- **Task details**
Lines from the beginning of the data below through the one containing "thumb tip: (399, 93)" are to be printed exactly as they appear.
^^^^^^^^
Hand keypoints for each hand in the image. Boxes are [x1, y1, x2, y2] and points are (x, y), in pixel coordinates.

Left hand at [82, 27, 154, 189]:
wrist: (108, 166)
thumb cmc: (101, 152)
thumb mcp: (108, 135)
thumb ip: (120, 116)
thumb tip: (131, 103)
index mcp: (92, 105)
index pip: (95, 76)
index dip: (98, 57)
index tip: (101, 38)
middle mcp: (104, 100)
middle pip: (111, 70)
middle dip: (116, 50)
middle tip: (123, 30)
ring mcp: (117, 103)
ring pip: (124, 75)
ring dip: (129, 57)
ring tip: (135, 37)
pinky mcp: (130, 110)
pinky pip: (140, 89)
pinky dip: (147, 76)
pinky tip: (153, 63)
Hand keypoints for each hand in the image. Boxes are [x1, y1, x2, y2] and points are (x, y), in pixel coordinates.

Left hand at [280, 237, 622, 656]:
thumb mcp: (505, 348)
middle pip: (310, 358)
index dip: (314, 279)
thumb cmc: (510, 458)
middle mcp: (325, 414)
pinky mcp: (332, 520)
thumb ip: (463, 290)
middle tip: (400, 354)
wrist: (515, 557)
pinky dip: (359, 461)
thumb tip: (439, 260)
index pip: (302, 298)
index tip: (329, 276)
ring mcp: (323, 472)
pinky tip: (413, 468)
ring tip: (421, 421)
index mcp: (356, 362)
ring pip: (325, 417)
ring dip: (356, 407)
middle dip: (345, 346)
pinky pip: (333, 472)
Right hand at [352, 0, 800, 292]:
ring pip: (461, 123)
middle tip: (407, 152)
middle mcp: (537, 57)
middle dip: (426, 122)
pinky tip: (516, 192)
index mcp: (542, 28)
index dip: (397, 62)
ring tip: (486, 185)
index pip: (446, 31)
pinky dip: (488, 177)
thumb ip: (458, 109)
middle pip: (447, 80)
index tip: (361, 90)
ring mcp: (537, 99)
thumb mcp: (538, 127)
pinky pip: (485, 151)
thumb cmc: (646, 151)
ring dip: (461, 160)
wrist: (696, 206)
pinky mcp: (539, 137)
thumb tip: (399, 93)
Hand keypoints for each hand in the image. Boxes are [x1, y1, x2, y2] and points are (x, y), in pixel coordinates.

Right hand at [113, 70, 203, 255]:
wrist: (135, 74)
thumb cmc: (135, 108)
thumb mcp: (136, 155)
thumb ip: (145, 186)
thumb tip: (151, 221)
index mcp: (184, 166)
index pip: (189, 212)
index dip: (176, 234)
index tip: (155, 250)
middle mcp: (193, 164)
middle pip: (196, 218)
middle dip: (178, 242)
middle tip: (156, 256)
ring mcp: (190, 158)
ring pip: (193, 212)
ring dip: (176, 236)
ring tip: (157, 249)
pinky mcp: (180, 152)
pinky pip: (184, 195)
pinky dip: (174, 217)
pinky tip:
^^^^^^^^
- **Result**
Hand keypoints for each hand in the image. Boxes are [x1, y1, x2, y2] and points are (x, y), in pixel coordinates.

Left hand at [82, 27, 154, 189]:
wrist: (108, 166)
thumb cmc: (101, 152)
thumb mcp: (108, 135)
thumb ip: (120, 116)
thumb tip: (131, 103)
index mcp: (92, 105)
index pip: (95, 76)
index dip: (98, 57)
index tip: (101, 38)
middle mcp: (104, 100)
middle pip: (111, 70)
middle dip: (116, 50)
middle tip: (123, 30)
ring mcp: (117, 103)
ring pip: (124, 75)
ring dip: (129, 57)
ring tip: (135, 37)
pinky mcp: (130, 110)
pinky pip: (140, 89)
pinky dip: (147, 76)
pinky tip: (153, 63)
Hand keypoints for each hand in the image. Boxes are [x1, y1, x2, y2] and points are (x, y), in pixel coordinates.

Left hand at [280, 237, 622, 656]:
thumb mcp: (505, 348)
middle pip: (310, 358)
index dip: (314, 279)
thumb cmc: (510, 458)
middle mcp: (325, 414)
pinky mcp: (332, 520)
thumb ip: (463, 290)
middle tip: (400, 354)
wrist: (515, 557)
pinky dip: (359, 461)
thumb tip: (439, 260)
index pip: (302, 298)
index tip: (329, 276)
ring mcp: (323, 472)
pinky tip: (413, 468)
ring tip: (421, 421)
index mcp: (356, 362)
ring pip: (325, 417)
ring dip: (356, 407)
middle dip: (345, 346)
pinky pip: (333, 472)
Right hand at [352, 0, 800, 292]:
ring pip: (461, 123)
middle tip: (407, 152)
middle mcp: (537, 57)
middle dip: (426, 122)
pinky tip: (516, 192)
index mcp: (542, 28)
index dip: (397, 62)
ring tip: (486, 185)
index pip: (446, 31)
pinky dip: (488, 177)
thumb ip: (458, 109)
middle pip: (447, 80)
index tip: (361, 90)
ring mcp: (537, 99)
thumb mcp: (538, 127)
pinky pip: (485, 151)
thumb cmc: (646, 151)
ring dip: (461, 160)
wrist: (696, 206)
pinky mcp: (539, 137)
thumb tip: (399, 93)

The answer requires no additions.